21 Lecture 12
21.1 Relative and absolute effects
Effect sizes two ways
- Relative effect scale: parameters have relative differences in their effect
- Absolute effect scale: used for predictions
Proportional odds eg treatment 4 and 2
post ← extract.samples
mean
0.9 = 90% of previous odds
Therefore 2→4 expects reduction of odds by 10%
But this disregards base rate
Risk of relative effects like proportional odds is they don’t consider absolute likelihood
Relative shark vs absolute deer - need both
21.2 Logistic regression
0, 1 trials (Bernoulli trials)
Aggregate binomial: aggregated from each 0, 1 to counts for each category
Example - UC Berkeley 1970s
Gender → Department → Acceptance, Gender → Acceptance
Recall: regressions are very literal to exactly the question you are asking
Model 1
Acceptance ~ Binomial(N, p)
logit(p) = alpha [gender]
Statistical question: what are the average probabilities of admission by gender across all departments?

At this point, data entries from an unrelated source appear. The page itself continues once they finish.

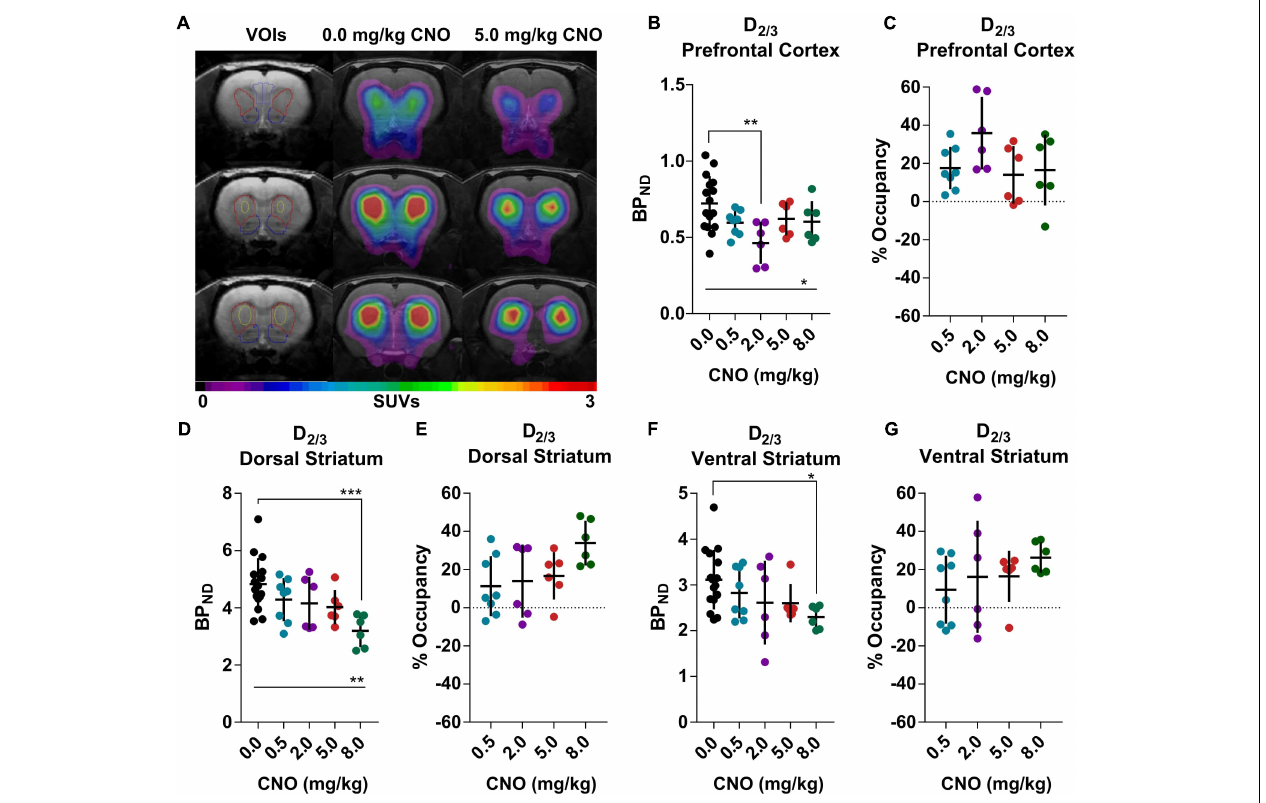
FIGURE 1 | [ 18 F]Fallypride binding in the rat prefrontal cortex and striatal regions (A) , 5 mg/kg Clozapine N-oxide (CNO) induced a noticeable decline in receptor availability in the same rat (A) . CNO induced occupancy on a group level at the dopamine D 2 / 3 receptors in the prefrontal cortex (B,C) as well as dorsal (D,E) and ventral (F,G) striatum. Horizontal lines and ∗ represents a significant effect of treatments, as measured with a one-way ANOVA ( ∗ p < 0.05, ∗∗ p < 0.01 and ∗∗∗ p < 0.001).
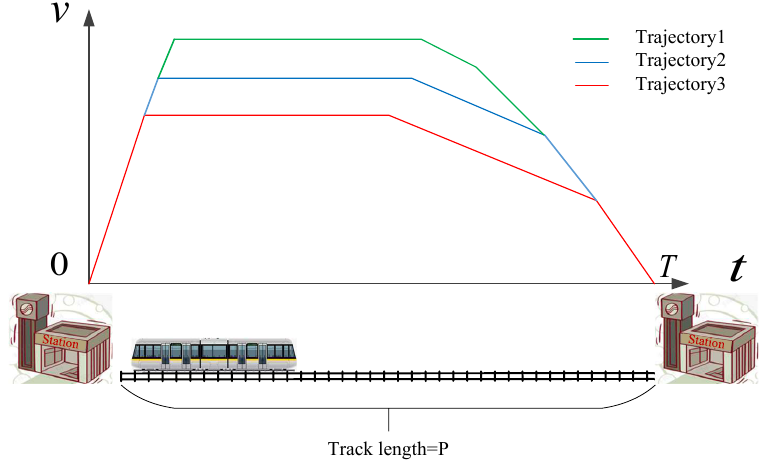
Figure 3. The scenario of an inter-station run for a single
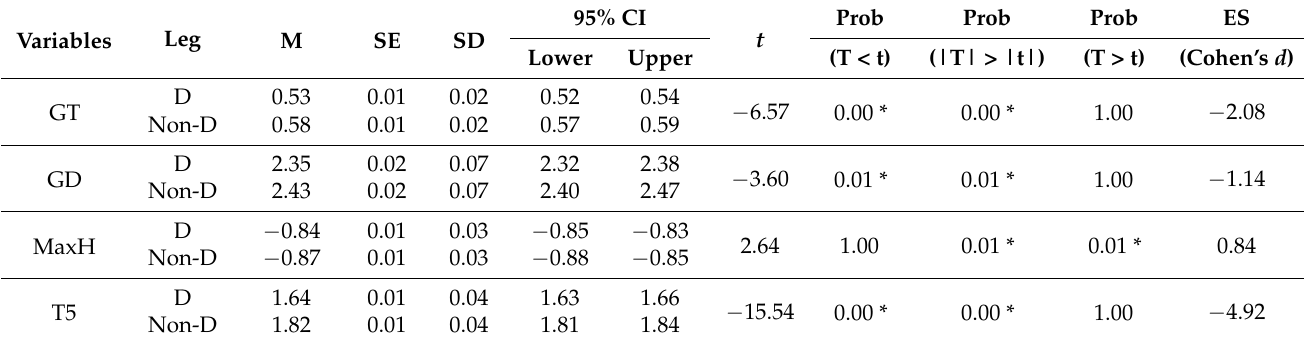
Table 4. Effects of leg dominance on kick-start parameters—underwater phase.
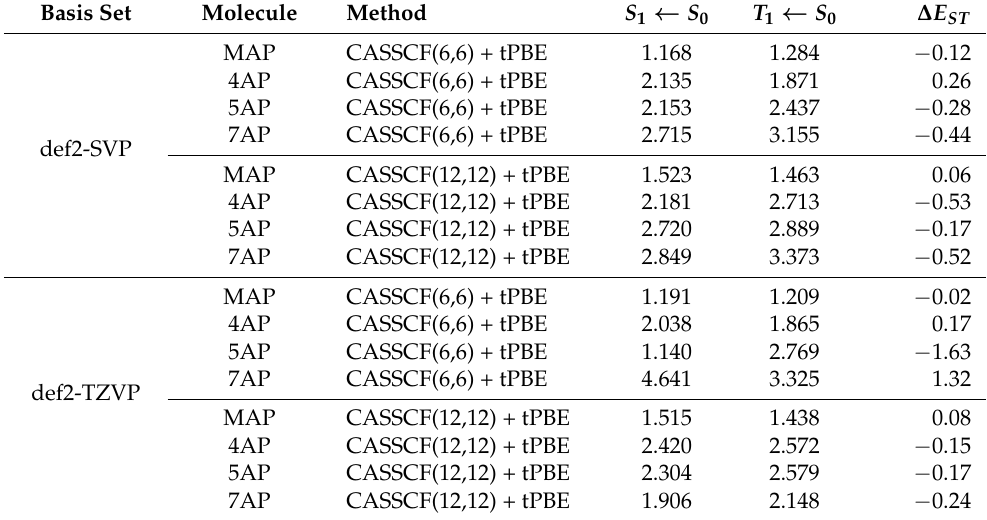
Table 3. Excited-state energies and associated ∆ E ST energy difference (all in eV) calculated with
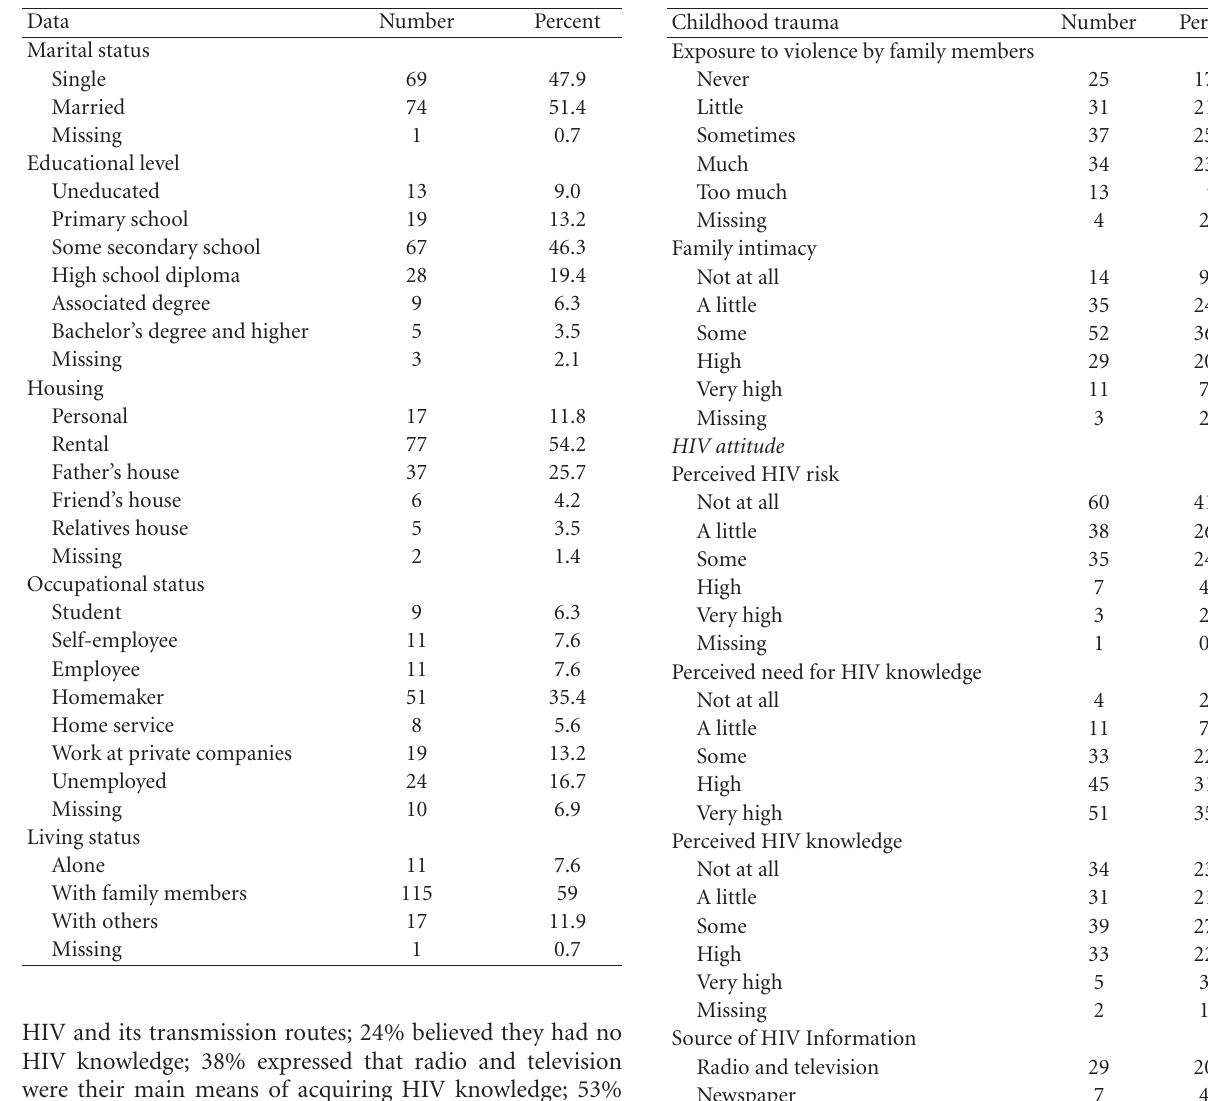
Table 1: Sociodemographic data among Iranian female sex workers who have sex with injecting drug users ( n = 144).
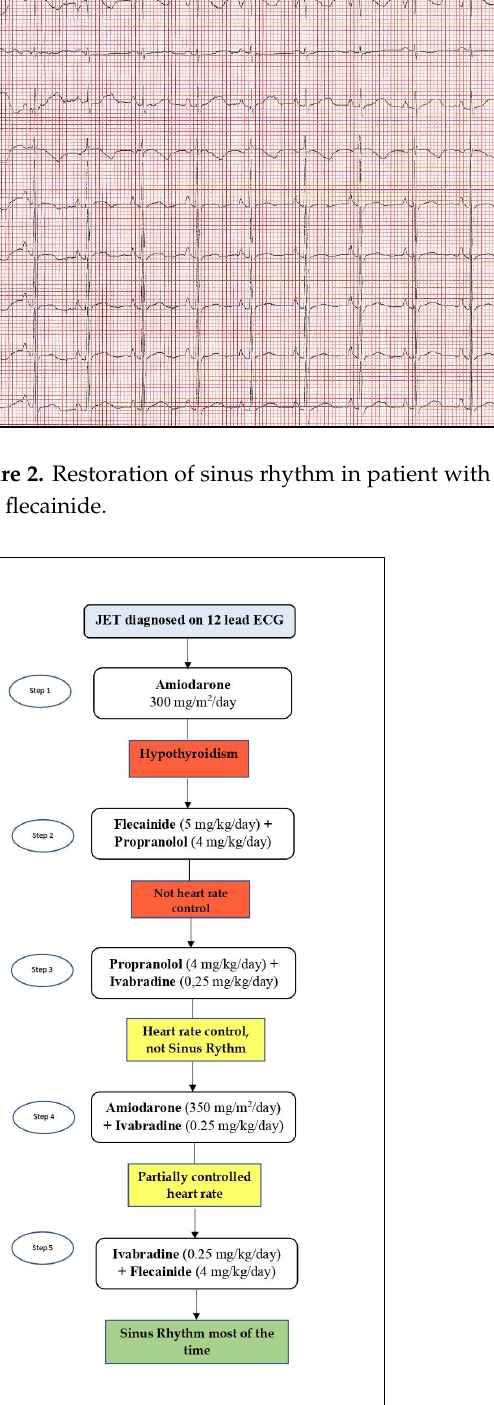
Figure 3. CJET management in our case, step by step.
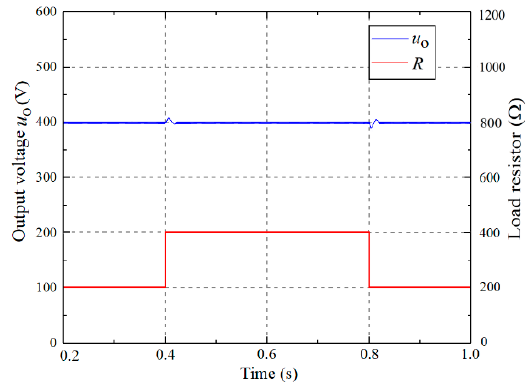
Figure 6. The output voltage variations under input voltage disturbance. ( a ) With only feedback controller; ( b ) with feedback controller and feedforward compensation.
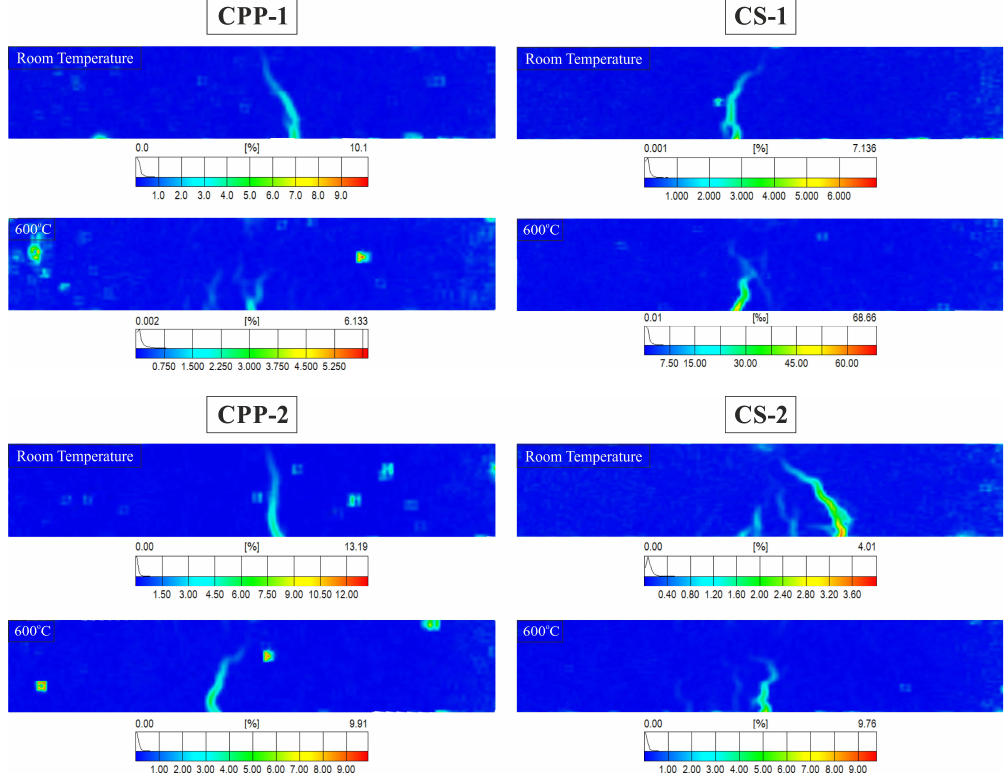
Figure 11. Von Mises strains in PPF- and SF-reinforced UHPC specimens at peak load with 1% and 2% fibre content at room temperature and after exposure to 600 °C.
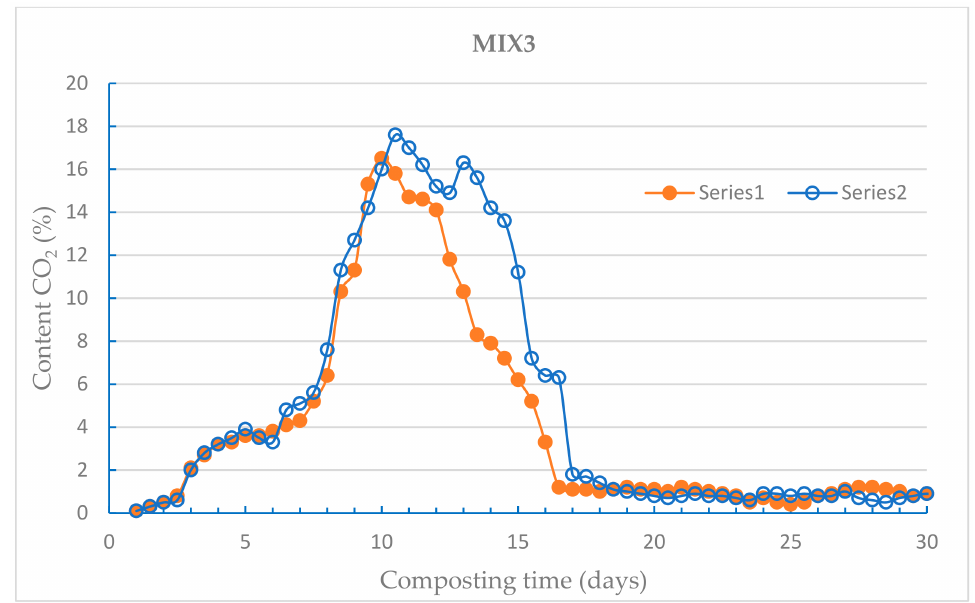
Figure 7. Changes in content CO 2 during the composting of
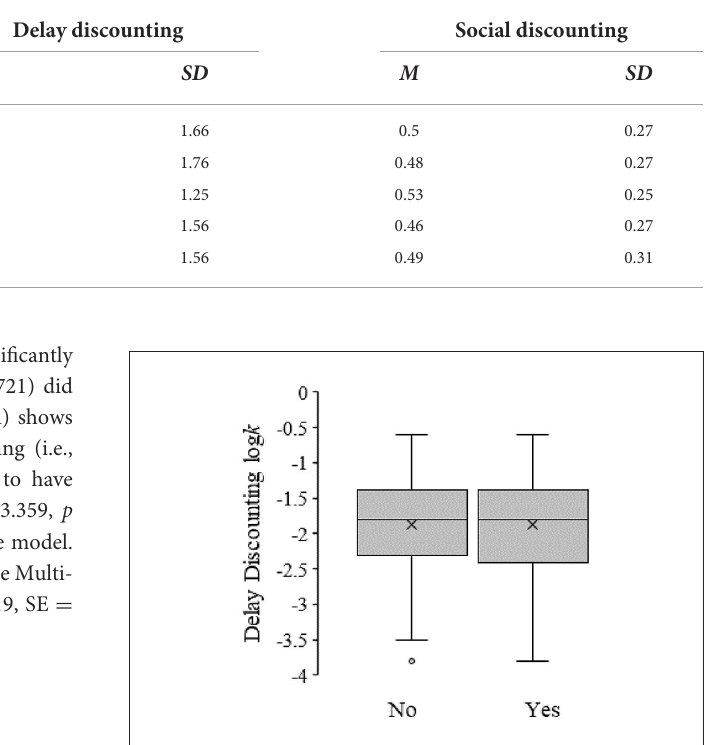
TABLE 2 Discounting means and standard deviations by ethnic group.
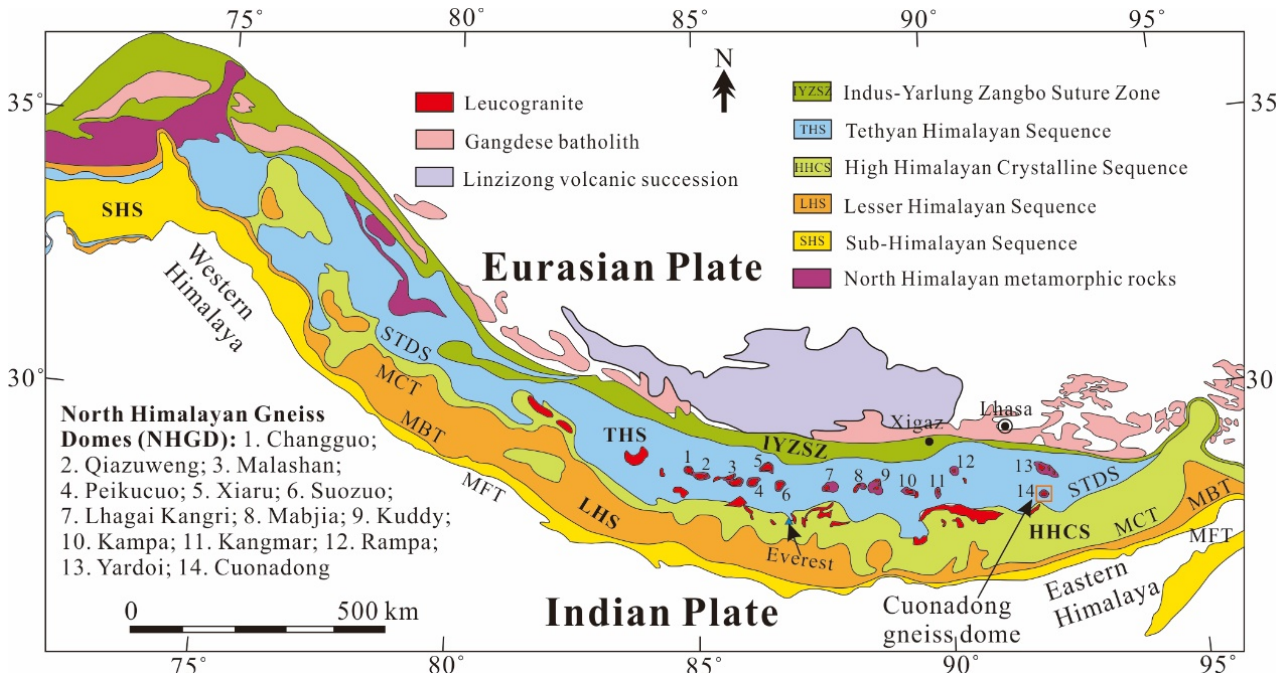
Figure 1. Simplified geological map showing the distribution of the Himalayan leucogranite, gneiss dome, and tectonic zones (modified after [3,10,52]).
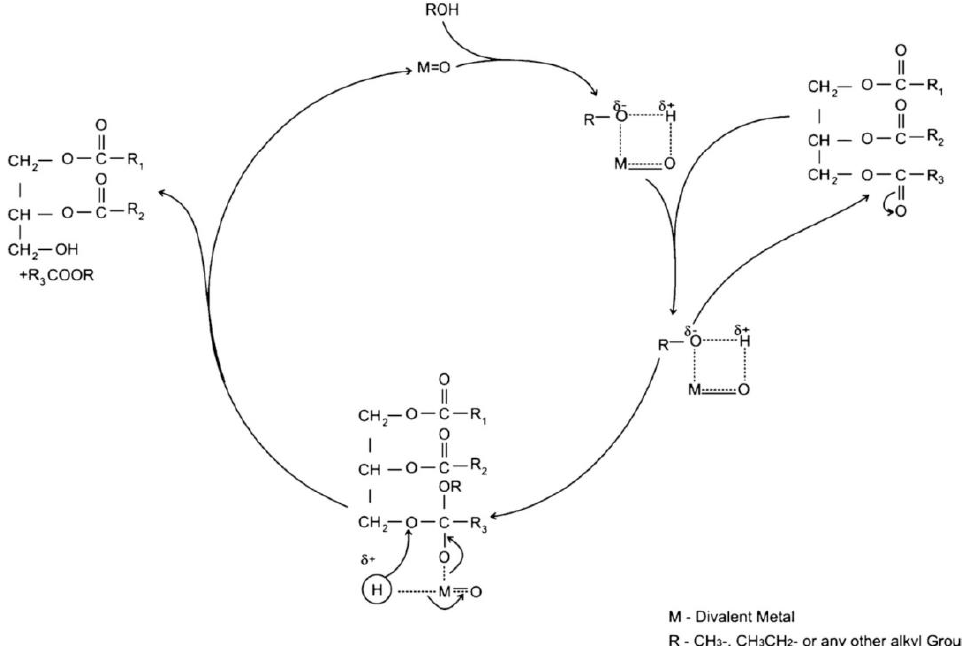
Figure 7. Heterogeneous base catalysts for biodiesel synthesis. Data adapted from [120], published by Elsevier, 2011.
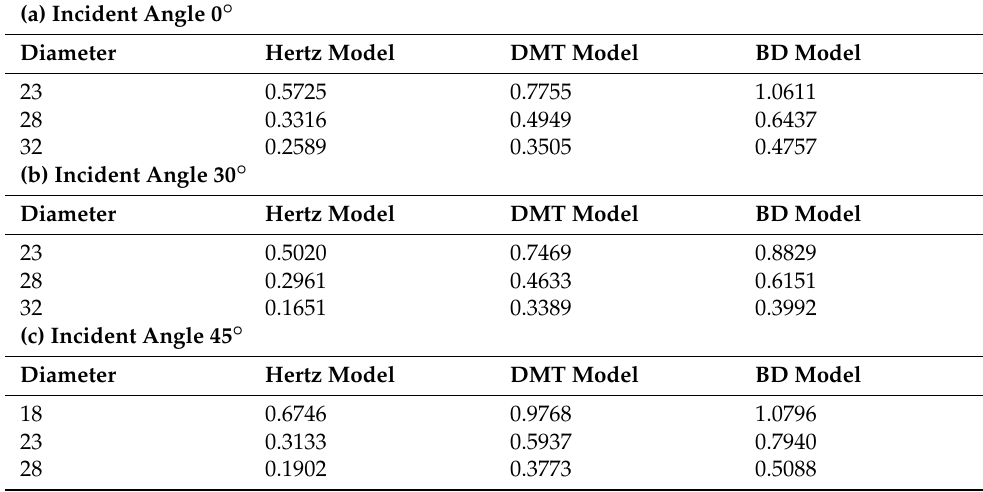
Table 4. The critical capture velocity of Hertz model, DMT model, and BD model at different incident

Causal question: what is the total causal influence of gender?
It’s asking for the total effect, not the discrimination effect
Therefore, all paths are in play (Gender → Department → Acceptance, Gender → Acceptance)
Model 2
Close the backdoor.
Acceptance ~ Binomial(N, p)
logit(p) = alpha [gender] + beta department
Statistical question: what is the average difference in probability of admission for genders within department?
Causal question: what is the direct influence of gender?
These are equally valid, but different questions.